Peu à peu ces images nous feront vaciller dans l’onirisme, la magie, la poésie qui réuniront les conditions pour que d’autres rapports à la nature, aux autres, au paysage deviennent possibles. Peu à peu, les images fabriquées dépasseront leurs dénonciations. Pour que l’histoire antique, incroyable puisse exister.
Notre démarche formelle a autant pour but d’interroger et de déconstruire les mythes fondateurs. Pour mieux laisser poindre nos utopies. Cela, sur des territoires mouvants, où le théâtre, les installations et le cinéma se croisent pour intensifier réciproquement leur potentiel imaginaire.
J’aimerais que les métamorphoses aient l’intensité d’une série télévisée dont l’histoire serait puisée dans les fondements de notre civilisation. En un nombre réduit de tableaux, j’aimerais arriver à rendre compte de l’écart entre le monde antique et le monde contemporain : qui sommes nous dans notre rapport aux éléments naturels, dans notre rapport à la divinité, et comment les grands principes des métamorphoses (une réflexion métaphysique sur les pêchés aussi : qui a fauté, qui aura raison, qui saura dépasser son propre orgueil) racontent ce que nous ne sommes plus.
Pour cela le premier travail qui s’impose est une sélection dramaturgique des séquences qui conduisent le sens, une réflexion autour des éléments : le feu, l’air, la terre et l’eau. Ainsi certaines Métamorphoses apparaissent évidentes à traiter : Phaéton et son père, le dieu soleil pour le feu. L’épisode de Tirésias, Echo et Narcisse qui conduit Narcisse à s’observer dans l’eau pour ne jamais pouvoir se détacher de son reflet, Callisto et Arcas qui finiront dans le ciel pour l’air, mais aussi Médée pour son rapport à la terre.
Les métamorphoses sont comme un puzzle dont nous nous amuserons avec les pièces. Pour rendre le spectateur actif face à cette généalogie qui lui est transmise. Lorsqu’on lit « Tristes » d’Ovide, qu’il écrit en exil, on l’imagine puiser son énergie dans ces mythes fondateurs qui mêlent les dimensions (lesquelles ?) dans leur puissance d’évocation.

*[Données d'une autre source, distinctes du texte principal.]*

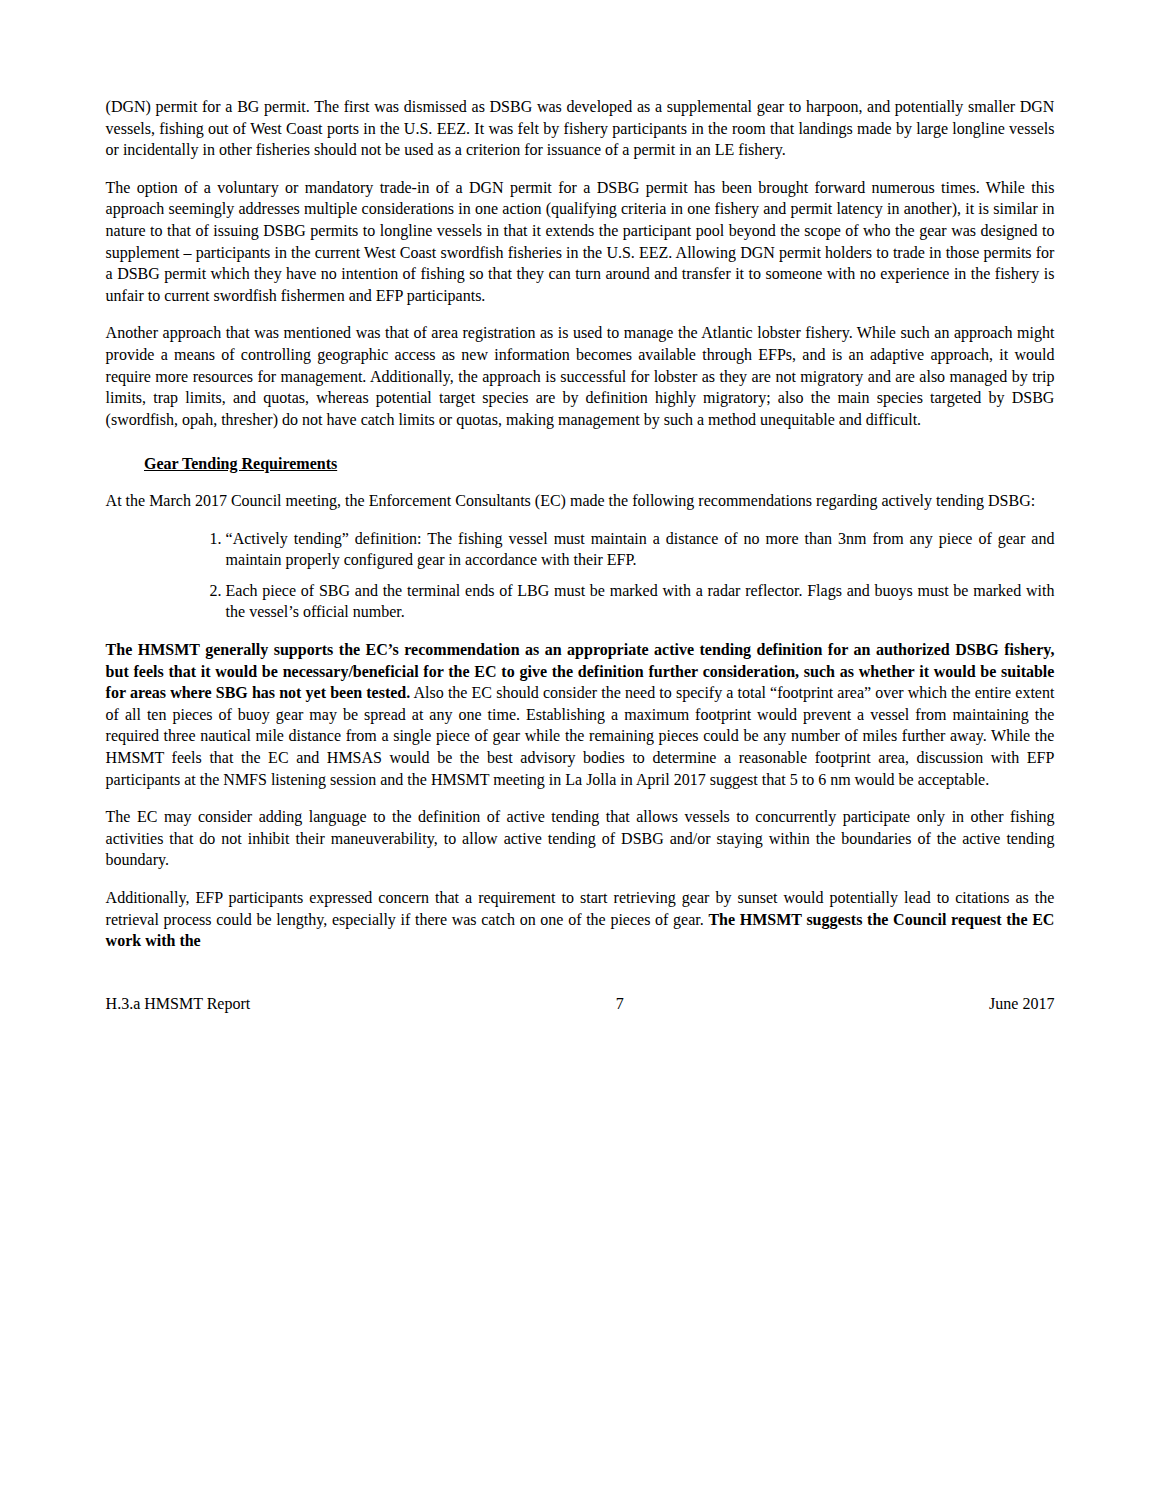(DGN) permit for a BG permit. The first was dismissed as DSBG was developed as a supplemental gear to harpoon, and potentially smaller DGN vessels, fishing out of West Coast ports in the U.S. EEZ. It was felt by fishery participants in the room that landings made by large longline vessels or incidentally in other fisheries should not be used as a criterion for issuance of a permit in an LE fishery.
The option of a voluntary or mandatory trade-in of a DGN permit for a DSBG permit has been brought forward numerous times. While this approach seemingly addresses multiple considerations in one action (qualifying criteria in one fishery and permit latency in another), it is similar in nature to that of issuing DSBG permits to longline vessels in that it extends the participant pool beyond the scope of who the gear was designed to supplement – participants in the current West Coast swordfish fisheries in the U.S. EEZ. Allowing DGN permit holders to trade in those permits for a DSBG permit which they have no intention of fishing so that they can turn around and transfer it to someone with no experience in the fishery is unfair to current swordfish fishermen and EFP participants.
Another approach that was mentioned was that of area registration as is used to manage the Atlantic lobster fishery. While such an approach might provide a means of controlling geographic access as new information becomes available through EFPs, and is an adaptive approach, it would require more resources for management. Additionally, the approach is successful for lobster as they are not migratory and are also managed by trip limits, trap limits, and quotas, whereas potential target species are by definition highly migratory; also the main species targeted by DSBG (swordfish, opah, thresher) do not have catch limits or quotas, making management by such a method unequitable and difficult.
Gear Tending Requirements
At the March 2017 Council meeting, the Enforcement Consultants (EC) made the following recommendations regarding actively tending DSBG:
“Actively tending” definition: The fishing vessel must maintain a distance of no more than 3nm from any piece of gear and maintain properly configured gear in accordance with their EFP.
Each piece of SBG and the terminal ends of LBG must be marked with a radar reflector. Flags and buoys must be marked with the vessel’s official number.
The HMSMT generally supports the EC’s recommendation as an appropriate active tending definition for an authorized DSBG fishery, but feels that it would be necessary/beneficial for the EC to give the definition further consideration, such as whether it would be suitable for areas where SBG has not yet been tested. Also the EC should consider the need to specify a total “footprint area” over which the entire extent of all ten pieces of buoy gear may be spread at any one time. Establishing a maximum footprint would prevent a vessel from maintaining the required three nautical mile distance from a single piece of gear while the remaining pieces could be any number of miles further away. While the HMSMT feels that the EC and HMSAS would be the best advisory bodies to determine a reasonable footprint area, discussion with EFP participants at the NMFS listening session and the HMSMT meeting in La Jolla in April 2017 suggest that 5 to 6 nm would be acceptable.
The EC may consider adding language to the definition of active tending that allows vessels to concurrently participate only in other fishing activities that do not inhibit their maneuverability, to allow active tending of DSBG and/or staying within the boundaries of the active tending boundary.
Additionally, EFP participants expressed concern that a requirement to start retrieving gear by sunset would potentially lead to citations as the retrieval process could be lengthy, especially if there was catch on one of the pieces of gear. The HMSMT suggests the Council request the EC work with the
H.3.a HMSMT Report 7 June 2017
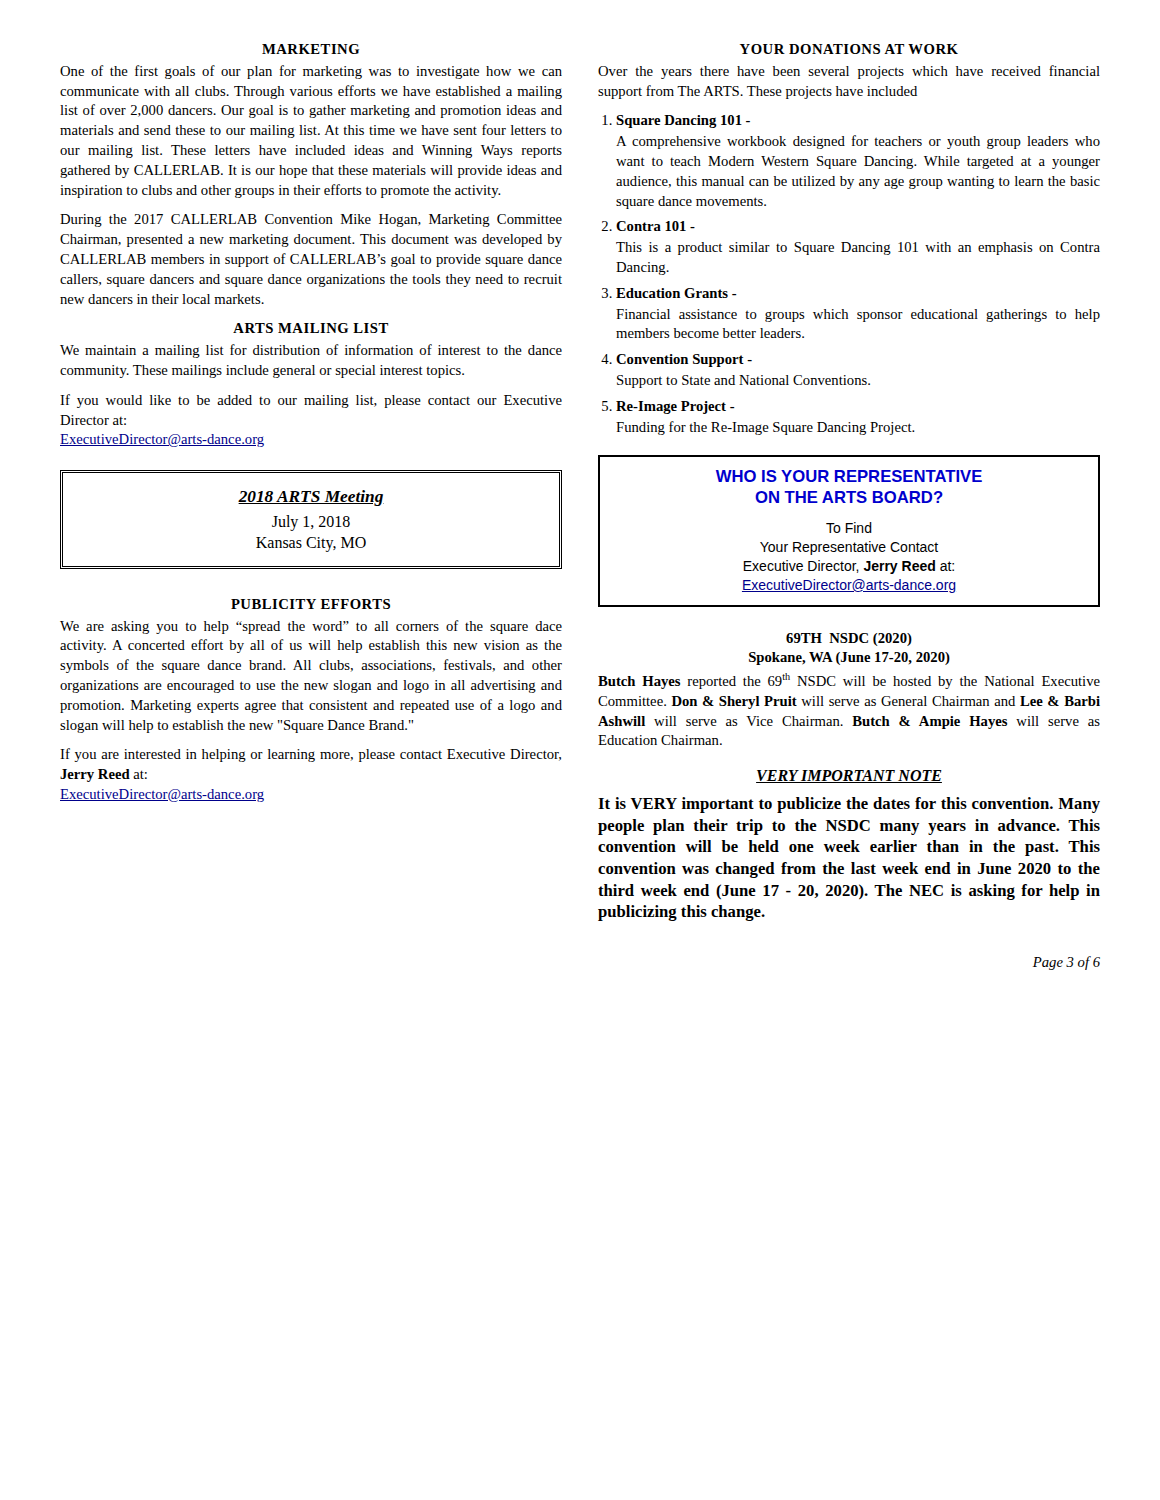MARKETING
One of the first goals of our plan for marketing was to investigate how we can communicate with all clubs. Through various efforts we have established a mailing list of over 2,000 dancers. Our goal is to gather marketing and promotion ideas and materials and send these to our mailing list. At this time we have sent four letters to our mailing list. These letters have included ideas and Winning Ways reports gathered by CALLERLAB. It is our hope that these materials will provide ideas and inspiration to clubs and other groups in their efforts to promote the activity.
During the 2017 CALLERLAB Convention Mike Hogan, Marketing Committee Chairman, presented a new marketing document. This document was developed by CALLERLAB members in support of CALLERLAB’s goal to provide square dance callers, square dancers and square dance organizations the tools they need to recruit new dancers in their local markets.
ARTS MAILING LIST
We maintain a mailing list for distribution of information of interest to the dance community. These mailings include general or special interest topics.
If you would like to be added to our mailing list, please contact our Executive Director at:
ExecutiveDirector@arts-dance.org
2018 ARTS Meeting
July 1, 2018
Kansas City, MO
PUBLICITY EFFORTS
We are asking you to help “spread the word” to all corners of the square dace activity. A concerted effort by all of us will help establish this new vision as the symbols of the square dance brand. All clubs, associations, festivals, and other organizations are encouraged to use the new slogan and logo in all advertising and promotion. Marketing experts agree that consistent and repeated use of a logo and slogan will help to establish the new "Square Dance Brand."
If you are interested in helping or learning more, please contact Executive Director, Jerry Reed at:
ExecutiveDirector@arts-dance.org
YOUR DONATIONS AT WORK
Over the years there have been several projects which have received financial support from The ARTS. These projects have included
Square Dancing 101 - A comprehensive workbook designed for teachers or youth group leaders who want to teach Modern Western Square Dancing. While targeted at a younger audience, this manual can be utilized by any age group wanting to learn the basic square dance movements.
Contra 101 - This is a product similar to Square Dancing 101 with an emphasis on Contra Dancing.
Education Grants - Financial assistance to groups which sponsor educational gatherings to help members become better leaders.
Convention Support - Support to State and National Conventions.
Re-Image Project - Funding for the Re-Image Square Dancing Project.
WHO IS YOUR REPRESENTATIVE
ON THE ARTS BOARD?
To Find
Your Representative Contact
Executive Director, Jerry Reed at:
ExecutiveDirector@arts-dance.org
69TH NSDC (2020)
Spokane, WA (June 17-20, 2020)
Butch Hayes reported the 69th NSDC will be hosted by the National Executive Committee. Don & Sheryl Pruit will serve as General Chairman and Lee & Barbi Ashwill will serve as Vice Chairman. Butch & Ampie Hayes will serve as Education Chairman.
VERY IMPORTANT NOTE
It is VERY important to publicize the dates for this convention. Many people plan their trip to the NSDC many years in advance. This convention will be held one week earlier than in the past. This convention was changed from the last week end in June 2020 to the third week end (June 17 - 20, 2020). The NEC is asking for help in publicizing this change.
Page 3 of 6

Il en est de même de Ted Hughes, poète anglais, païen, qui un an avant sa mort réécrit Les métamorphoses pour rendre à Ovide « le sang qui avec le temps était venu à lui manquer à son tour… ». Les Métamorphoses ont interrogé les arts. Et l’Histoire. Jusque l’enfant que j’étais.
Cela servira de fil rouge à notre dramaturgie : comment et pourquoi une oeuvre traverse le temps ? A travers ces deux figures, Ovide et Ted Hughes ; mais aussi celle de l’imaginaire d’un enfant qui porterait le nom d’un personnage antique, ou d’un interprète qui se prendrait pour mythologique, nous interrogerons la traversée.